Data to use:

"""

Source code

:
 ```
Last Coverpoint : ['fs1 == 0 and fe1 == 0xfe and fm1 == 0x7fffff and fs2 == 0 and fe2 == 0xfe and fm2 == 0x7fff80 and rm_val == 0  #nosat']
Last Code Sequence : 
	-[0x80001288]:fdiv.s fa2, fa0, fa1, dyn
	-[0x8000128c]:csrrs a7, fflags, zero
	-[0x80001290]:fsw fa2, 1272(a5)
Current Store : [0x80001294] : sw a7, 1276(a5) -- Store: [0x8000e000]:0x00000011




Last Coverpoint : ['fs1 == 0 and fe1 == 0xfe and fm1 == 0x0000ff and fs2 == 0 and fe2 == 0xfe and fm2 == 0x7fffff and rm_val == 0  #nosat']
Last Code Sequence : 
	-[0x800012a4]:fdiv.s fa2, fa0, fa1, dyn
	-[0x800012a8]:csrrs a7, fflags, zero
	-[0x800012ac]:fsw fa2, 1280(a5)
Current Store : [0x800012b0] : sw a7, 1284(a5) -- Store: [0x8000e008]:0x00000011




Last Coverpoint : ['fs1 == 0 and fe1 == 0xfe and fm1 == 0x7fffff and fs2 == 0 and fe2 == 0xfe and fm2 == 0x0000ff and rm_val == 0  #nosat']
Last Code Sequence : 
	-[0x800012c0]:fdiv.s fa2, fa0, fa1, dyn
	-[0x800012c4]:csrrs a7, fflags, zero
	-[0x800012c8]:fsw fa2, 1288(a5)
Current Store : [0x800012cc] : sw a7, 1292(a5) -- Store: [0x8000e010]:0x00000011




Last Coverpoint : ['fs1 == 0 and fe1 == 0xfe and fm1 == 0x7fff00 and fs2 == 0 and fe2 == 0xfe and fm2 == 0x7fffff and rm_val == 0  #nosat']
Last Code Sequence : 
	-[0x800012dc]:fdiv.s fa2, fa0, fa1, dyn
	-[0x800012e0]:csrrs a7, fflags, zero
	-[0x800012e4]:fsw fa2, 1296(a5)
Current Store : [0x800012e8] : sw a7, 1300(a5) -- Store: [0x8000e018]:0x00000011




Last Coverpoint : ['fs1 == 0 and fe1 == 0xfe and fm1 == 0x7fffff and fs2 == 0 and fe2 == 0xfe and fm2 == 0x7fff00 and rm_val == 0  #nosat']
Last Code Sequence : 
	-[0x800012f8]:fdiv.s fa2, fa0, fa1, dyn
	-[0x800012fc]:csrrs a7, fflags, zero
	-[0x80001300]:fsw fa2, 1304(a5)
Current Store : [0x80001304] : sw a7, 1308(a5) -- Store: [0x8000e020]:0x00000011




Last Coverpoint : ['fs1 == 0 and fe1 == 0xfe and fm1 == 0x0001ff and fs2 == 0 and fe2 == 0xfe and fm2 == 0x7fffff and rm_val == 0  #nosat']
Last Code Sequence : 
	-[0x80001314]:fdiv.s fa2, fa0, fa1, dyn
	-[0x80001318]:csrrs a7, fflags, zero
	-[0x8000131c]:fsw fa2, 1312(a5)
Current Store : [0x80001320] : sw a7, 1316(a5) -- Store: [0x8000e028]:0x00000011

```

"""

Your instructions:
Reproduce every record, making sure each one stays exactly the same.

Answer space:
Source code

:
 ```
Last Coverpoint : ['fs1 == 0 and fe1 == 0xfe and fm1 == 0x7fffff and fs2 == 0 and fe2 == 0xfe and fm2 == 0x7fff80 and rm_val == 0  #nosat']
Last Code Sequence : 
	-[0x80001288]:fdiv.s fa2, fa0, fa1, dyn
	-[0x8000128c]:csrrs a7, fflags, zero
	-[0x80001290]:fsw fa2, 1272(a5)
Current Store : [0x80001294] : sw a7, 1276(a5) -- Store: [0x8000e000]:0x00000011




Last Coverpoint : ['fs1 == 0 and fe1 == 0xfe and fm1 == 0x0000ff and fs2 == 0 and fe2 == 0xfe and fm2 == 0x7fffff and rm_val == 0  #nosat']
Last Code Sequence : 
	-[0x800012a4]:fdiv.s fa2, fa0, fa1, dyn
	-[0x800012a8]:csrrs a7, fflags, zero
	-[0x800012ac]:fsw fa2, 1280(a5)
Current Store : [0x800012b0] : sw a7, 1284(a5) -- Store: [0x8000e008]:0x00000011




Last Coverpoint : ['fs1 == 0 and fe1 == 0xfe and fm1 == 0x7fffff and fs2 == 0 and fe2 == 0xfe and fm2 == 0x0000ff and rm_val == 0  #nosat']
Last Code Sequence : 
	-[0x800012c0]:fdiv.s fa2, fa0, fa1, dyn
	-[0x800012c4]:csrrs a7, fflags, zero
	-[0x800012c8]:fsw fa2, 1288(a5)
Current Store : [0x800012cc] : sw a7, 1292(a5) -- Store: [0x8000e010]:0x00000011




Last Coverpoint : ['fs1 == 0 and fe1 == 0xfe and fm1 == 0x7fff00 and fs2 == 0 and fe2 == 0xfe and fm2 == 0x7fffff and rm_val == 0  #nosat']
Last Code Sequence : 
	-[0x800012dc]:fdiv.s fa2, fa0, fa1, dyn
	-[0x800012e0]:csrrs a7, fflags, zero
	-[0x800012e4]:fsw fa2, 1296(a5)
Current Store : [0x800012e8] : sw a7, 1300(a5) -- Store: [0x8000e018]:0x00000011




Last Coverpoint : ['fs1 == 0 and fe1 == 0xfe and fm1 == 0x7fffff and fs2 == 0 and fe2 == 0xfe and fm2 == 0x7fff00 and rm_val == 0  #nosat']
Last Code Sequence : 
	-[0x800012f8]:fdiv.s fa2, fa0, fa1, dyn
	-[0x800012fc]:csrrs a7, fflags, zero
	-[0x80001300]:fsw fa2, 1304(a5)
Current Store : [0x80001304] : sw a7, 1308(a5) -- Store: [0x8000e020]:0x00000011




Last Coverpoint : ['fs1 == 0 and fe1 == 0xfe and fm1 == 0x0001ff and fs2 == 0 and fe2 == 0xfe and fm2 == 0x7fffff and rm_val == 0  #nosat']
Last Code Sequence : 
	-[0x80001314]:fdiv.s fa2, fa0, fa1, dyn
	-[0x80001318]:csrrs a7, fflags, zero
	-[0x8000131c]:fsw fa2, 1312(a5)
Current Store : [0x80001320] : sw a7, 1316(a5) -- Store: [0x8000e028]:0x00000011

```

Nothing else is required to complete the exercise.